### Work to be completed
From the data below, retype exactly the lines starting with the one that contains "(IHC) of benign" and ending with the one that contains "photomicrograph reveals no", both included.

### Input

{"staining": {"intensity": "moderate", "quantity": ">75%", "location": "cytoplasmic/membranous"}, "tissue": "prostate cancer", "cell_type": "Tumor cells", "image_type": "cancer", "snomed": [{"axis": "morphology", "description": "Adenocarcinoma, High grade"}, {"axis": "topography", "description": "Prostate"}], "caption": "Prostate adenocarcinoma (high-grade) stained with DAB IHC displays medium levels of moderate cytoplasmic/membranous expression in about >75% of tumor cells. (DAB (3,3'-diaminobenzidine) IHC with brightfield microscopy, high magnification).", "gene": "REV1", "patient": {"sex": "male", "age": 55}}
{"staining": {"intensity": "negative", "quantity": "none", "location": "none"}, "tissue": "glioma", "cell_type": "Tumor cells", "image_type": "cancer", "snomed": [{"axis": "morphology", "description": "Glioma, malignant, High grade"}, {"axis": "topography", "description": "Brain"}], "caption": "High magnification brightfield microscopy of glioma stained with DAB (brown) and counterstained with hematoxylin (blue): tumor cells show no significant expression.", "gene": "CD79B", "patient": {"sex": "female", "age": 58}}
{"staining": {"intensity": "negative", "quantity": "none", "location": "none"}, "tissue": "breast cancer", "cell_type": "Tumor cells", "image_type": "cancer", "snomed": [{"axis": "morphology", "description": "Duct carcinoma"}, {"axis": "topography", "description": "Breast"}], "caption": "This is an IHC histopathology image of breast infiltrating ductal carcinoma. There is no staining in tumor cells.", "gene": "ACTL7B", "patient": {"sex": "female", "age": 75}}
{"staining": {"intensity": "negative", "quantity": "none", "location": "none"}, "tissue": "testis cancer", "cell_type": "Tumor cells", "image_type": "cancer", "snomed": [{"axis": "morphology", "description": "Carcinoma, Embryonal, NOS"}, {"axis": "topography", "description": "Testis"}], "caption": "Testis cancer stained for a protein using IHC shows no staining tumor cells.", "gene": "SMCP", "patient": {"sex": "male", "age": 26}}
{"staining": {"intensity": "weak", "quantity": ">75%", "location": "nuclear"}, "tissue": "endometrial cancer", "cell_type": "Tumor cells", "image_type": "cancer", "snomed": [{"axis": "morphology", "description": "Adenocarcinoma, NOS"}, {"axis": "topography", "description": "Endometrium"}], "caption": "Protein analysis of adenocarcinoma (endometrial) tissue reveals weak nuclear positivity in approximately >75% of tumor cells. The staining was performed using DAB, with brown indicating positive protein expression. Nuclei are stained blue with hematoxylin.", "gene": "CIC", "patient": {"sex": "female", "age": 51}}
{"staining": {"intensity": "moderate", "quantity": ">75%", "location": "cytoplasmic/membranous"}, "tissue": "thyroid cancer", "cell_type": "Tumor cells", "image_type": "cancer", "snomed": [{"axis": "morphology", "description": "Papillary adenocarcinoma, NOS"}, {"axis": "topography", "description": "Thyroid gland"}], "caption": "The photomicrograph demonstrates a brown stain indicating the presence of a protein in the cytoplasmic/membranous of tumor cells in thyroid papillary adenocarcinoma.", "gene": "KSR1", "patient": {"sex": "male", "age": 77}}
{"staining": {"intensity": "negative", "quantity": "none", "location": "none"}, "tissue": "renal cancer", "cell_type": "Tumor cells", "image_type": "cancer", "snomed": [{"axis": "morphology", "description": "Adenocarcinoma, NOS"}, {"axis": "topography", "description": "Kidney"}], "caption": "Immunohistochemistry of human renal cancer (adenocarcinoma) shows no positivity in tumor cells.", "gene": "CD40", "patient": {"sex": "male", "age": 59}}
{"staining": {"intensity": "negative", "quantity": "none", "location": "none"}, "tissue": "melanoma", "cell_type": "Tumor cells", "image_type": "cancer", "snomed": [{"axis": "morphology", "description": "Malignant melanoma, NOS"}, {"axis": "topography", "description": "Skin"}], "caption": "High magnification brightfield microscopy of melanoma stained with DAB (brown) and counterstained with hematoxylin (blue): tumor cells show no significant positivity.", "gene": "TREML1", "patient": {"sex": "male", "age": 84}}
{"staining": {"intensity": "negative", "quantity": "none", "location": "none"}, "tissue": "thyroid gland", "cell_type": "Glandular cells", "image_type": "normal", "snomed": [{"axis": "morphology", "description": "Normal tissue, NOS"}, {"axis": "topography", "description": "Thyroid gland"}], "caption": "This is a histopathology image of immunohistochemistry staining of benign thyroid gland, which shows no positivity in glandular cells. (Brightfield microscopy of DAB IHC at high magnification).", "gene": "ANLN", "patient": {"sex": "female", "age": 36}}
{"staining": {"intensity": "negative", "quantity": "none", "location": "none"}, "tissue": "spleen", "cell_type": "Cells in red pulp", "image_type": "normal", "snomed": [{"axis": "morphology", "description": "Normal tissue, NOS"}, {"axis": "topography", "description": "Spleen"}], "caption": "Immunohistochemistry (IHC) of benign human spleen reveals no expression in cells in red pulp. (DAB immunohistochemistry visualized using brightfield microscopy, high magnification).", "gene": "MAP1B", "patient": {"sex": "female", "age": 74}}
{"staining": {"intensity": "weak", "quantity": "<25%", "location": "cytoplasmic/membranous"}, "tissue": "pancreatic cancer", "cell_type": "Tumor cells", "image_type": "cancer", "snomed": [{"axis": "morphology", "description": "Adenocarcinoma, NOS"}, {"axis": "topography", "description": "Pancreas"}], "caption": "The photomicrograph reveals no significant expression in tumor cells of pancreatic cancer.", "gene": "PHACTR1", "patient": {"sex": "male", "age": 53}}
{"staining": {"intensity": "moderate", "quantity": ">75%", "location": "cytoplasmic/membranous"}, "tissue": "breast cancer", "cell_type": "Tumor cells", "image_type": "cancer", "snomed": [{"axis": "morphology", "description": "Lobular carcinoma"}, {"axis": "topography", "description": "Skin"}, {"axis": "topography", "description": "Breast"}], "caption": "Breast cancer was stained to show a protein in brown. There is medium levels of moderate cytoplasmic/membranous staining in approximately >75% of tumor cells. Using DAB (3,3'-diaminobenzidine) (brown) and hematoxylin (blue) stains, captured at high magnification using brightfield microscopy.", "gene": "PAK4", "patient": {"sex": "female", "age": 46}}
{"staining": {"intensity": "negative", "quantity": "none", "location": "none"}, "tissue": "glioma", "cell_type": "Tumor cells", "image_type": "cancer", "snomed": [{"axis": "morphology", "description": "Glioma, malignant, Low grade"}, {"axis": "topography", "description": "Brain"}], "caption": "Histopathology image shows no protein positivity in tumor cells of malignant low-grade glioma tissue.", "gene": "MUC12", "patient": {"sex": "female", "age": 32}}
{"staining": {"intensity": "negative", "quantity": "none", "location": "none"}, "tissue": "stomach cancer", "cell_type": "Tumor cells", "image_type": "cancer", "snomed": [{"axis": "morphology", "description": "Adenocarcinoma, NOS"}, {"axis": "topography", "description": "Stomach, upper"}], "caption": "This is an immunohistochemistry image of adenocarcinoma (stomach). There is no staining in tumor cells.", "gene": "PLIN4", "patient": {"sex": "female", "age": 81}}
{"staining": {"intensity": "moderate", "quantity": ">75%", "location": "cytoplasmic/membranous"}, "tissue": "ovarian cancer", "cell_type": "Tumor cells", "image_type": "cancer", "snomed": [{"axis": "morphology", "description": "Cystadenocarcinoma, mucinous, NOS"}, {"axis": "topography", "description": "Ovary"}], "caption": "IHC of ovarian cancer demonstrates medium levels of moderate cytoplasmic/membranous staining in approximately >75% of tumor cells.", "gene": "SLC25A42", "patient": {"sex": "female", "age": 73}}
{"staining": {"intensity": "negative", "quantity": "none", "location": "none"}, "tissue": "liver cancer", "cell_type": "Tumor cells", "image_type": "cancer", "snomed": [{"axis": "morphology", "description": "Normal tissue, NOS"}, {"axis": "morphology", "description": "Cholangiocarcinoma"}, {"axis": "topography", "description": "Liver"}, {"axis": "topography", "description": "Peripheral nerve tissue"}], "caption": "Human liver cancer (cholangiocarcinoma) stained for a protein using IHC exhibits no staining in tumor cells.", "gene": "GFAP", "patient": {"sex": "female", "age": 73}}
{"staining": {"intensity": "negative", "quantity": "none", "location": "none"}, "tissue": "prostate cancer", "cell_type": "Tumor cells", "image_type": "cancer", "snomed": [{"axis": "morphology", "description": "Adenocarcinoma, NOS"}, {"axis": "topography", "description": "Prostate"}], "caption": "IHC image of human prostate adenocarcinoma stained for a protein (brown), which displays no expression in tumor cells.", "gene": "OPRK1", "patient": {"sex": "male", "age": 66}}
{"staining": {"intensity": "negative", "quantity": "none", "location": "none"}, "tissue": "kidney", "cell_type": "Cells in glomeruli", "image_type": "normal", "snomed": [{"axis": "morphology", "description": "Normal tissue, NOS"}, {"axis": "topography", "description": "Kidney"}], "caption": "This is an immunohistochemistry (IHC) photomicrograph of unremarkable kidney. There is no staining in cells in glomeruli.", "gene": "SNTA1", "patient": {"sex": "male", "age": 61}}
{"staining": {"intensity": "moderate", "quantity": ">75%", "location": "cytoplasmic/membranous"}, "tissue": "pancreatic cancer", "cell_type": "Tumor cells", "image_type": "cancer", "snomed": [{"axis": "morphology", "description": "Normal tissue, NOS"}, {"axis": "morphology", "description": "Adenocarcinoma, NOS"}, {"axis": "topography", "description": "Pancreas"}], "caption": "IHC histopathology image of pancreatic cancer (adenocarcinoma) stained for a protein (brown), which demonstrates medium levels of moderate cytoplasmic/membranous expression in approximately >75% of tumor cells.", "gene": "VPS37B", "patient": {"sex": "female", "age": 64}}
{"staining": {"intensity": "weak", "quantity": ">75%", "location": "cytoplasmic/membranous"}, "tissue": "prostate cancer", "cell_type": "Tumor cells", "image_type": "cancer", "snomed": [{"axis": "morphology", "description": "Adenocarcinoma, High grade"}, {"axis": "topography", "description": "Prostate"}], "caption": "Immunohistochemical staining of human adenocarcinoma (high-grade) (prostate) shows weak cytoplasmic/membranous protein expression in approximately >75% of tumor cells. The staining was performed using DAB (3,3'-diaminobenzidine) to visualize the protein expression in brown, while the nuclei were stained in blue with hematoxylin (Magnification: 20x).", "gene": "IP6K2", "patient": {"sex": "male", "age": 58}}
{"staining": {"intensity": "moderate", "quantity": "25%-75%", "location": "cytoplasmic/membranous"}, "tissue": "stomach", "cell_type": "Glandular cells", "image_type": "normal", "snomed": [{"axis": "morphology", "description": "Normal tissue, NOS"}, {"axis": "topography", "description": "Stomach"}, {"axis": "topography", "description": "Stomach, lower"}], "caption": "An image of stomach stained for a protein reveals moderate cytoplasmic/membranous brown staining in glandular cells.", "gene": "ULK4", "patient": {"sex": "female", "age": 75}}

### Reply
{"staining": {"intensity": "negative", "quantity": "none", "location": "none"}, "tissue": "spleen", "cell_type": "Cells in red pulp", "image_type": "normal", "snomed": [{"axis": "morphology", "description": "Normal tissue, NOS"}, {"axis": "topography", "description": "Spleen"}], "caption": "Immunohistochemistry (IHC) of benign human spleen reveals no expression in cells in red pulp. (DAB immunohistochemistry visualized using brightfield microscopy, high magnification).", "gene": "MAP1B", "patient": {"sex": "female", "age": 74}}
{"staining": {"intensity": "weak", "quantity": "<25%", "location": "cytoplasmic/membranous"}, "tissue": "pancreatic cancer", "cell_type": "Tumor cells", "image_type": "cancer", "snomed": [{"axis": "morphology", "description": "Adenocarcinoma, NOS"}, {"axis": "topography", "description": "Pancreas"}], "caption": "The photomicrograph reveals no significant expression in tumor cells of pancreatic cancer.", "gene": "PHACTR1", "patient": {"sex": "male", "age": 53}}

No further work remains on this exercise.